AUFTRAG 1
Übersetze diesen Satz aus dem Text zum Nürnberger Militärtribunal ins Englische: „Die Hoffnung, den Frieden zu sichern und das Völkerrecht zu stärken, ist weitgehend Wunschziel geblieben.“
AUFTRAG 2
Gib aus dem Text zum Nürnberger Militärtribunal die Stelle von „Die Hoffnung, den“ bis „als markante Beispiele.“ wortgetreu wieder.
AUFTRAG 3
An welchem Tag hielt Robert H. Jackson laut dem Text zum Nürnberger Militärtribunal seine erste Anklagerede?
─── TEXTAUSZUG ───
Publikationen / vorgänge / vorgänge 10/1977

Die Stunde Null — Das Nürnberger Inter­na­ti­o­nale Militär­tri­bunal

„Dieser Prozeß ist der verzweifelte Versuch der Menschheit, die Strenge des Gesetzes auf die Staatsmänner anzuwenden, die ihre Macht im Staate benutzt haben, die Grundlage des Weltfriedens anzugreifen und die Hoheitsrechte ihrer Nachbarn durch Übergriff und Überfall zu verletzen. Um den Wert dieser Bemühung, Gerechtigkeit zu üben, abschätzen zu können, darf das Gesetz oder Ihr Urteilsspruch nicht gesondert betrachtet werden. Der Prozeß ist ein Teil der großen Anstrengung, den Frieden sicherer zu machen”, erklärte der US-Hauptankläger Robert H. Jackson in seiner am 21. 11. 1945 vor dem Internationalen Militärtribunal (IMT) in Nürnberg gehaltenen ersten Anklagerede [1] gegen die als Hauptkriegsverbrecher beschuldigten ehemaligen Führer des Dritten Reichs und die als verbrecherisch angeklagten Organisationen. Und der englische Hauptanklage-Vertreter Sir Hartley Shawcross pflichtete ihm bei: „Es ist… die Absicht der Britischen
Regierung, daß der Gerichtshof in diesen Dingen nicht das Recht des Siegers, sondern die im internationalen Gebrauch befindlichen anerkannten Prinzipien anwenden wird, und zwar auf eine Weise, die, wenn irgendetwas es vermag, die Herrschaft des internationalen Rechtes aufrichten und stärken und den künftigen Frieden und die Sicherheit dieser vom Krieg heimgesuchten Welt gewährleisten wird “ [2].
Die Hoffnung, den Frieden zu sichern und das Völkerrecht zu stärken, ist weitgehend Wunschziel geblieben. Selbst die Staaten, die die Richter stellten, hielten sich auch künftig nicht immer an die in Nürnberg aufgestellten Maximen: die Vorgänge in Ungarn und der CSSR, in Algerien und Vietnam stehen nur als markante Beispiele.
─── AUSGELESENE DATEN ───
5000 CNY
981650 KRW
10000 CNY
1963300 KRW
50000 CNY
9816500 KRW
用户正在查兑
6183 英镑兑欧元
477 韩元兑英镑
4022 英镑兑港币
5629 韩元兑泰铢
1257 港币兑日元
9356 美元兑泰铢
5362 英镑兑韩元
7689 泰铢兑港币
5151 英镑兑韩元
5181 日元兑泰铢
───
DEINE ANTWORT 1
The hope of securing peace and strengthening international law has largely remained a wishful goal.

DEINE ANTWORT 2
Die Hoffnung, den Frieden zu sichern und das Völkerrecht zu stärken, ist weitgehend Wunschziel geblieben. Selbst die Staaten, die die Richter stellten, hielten sich auch künftig nicht immer an die in Nürnberg aufgestellten Maximen: die Vorgänge in Ungarn und der CSSR, in Algerien und Vietnam stehen nur als markante Beispiele.

DEINE ANTWORT 3
Am 21. 11. 1945.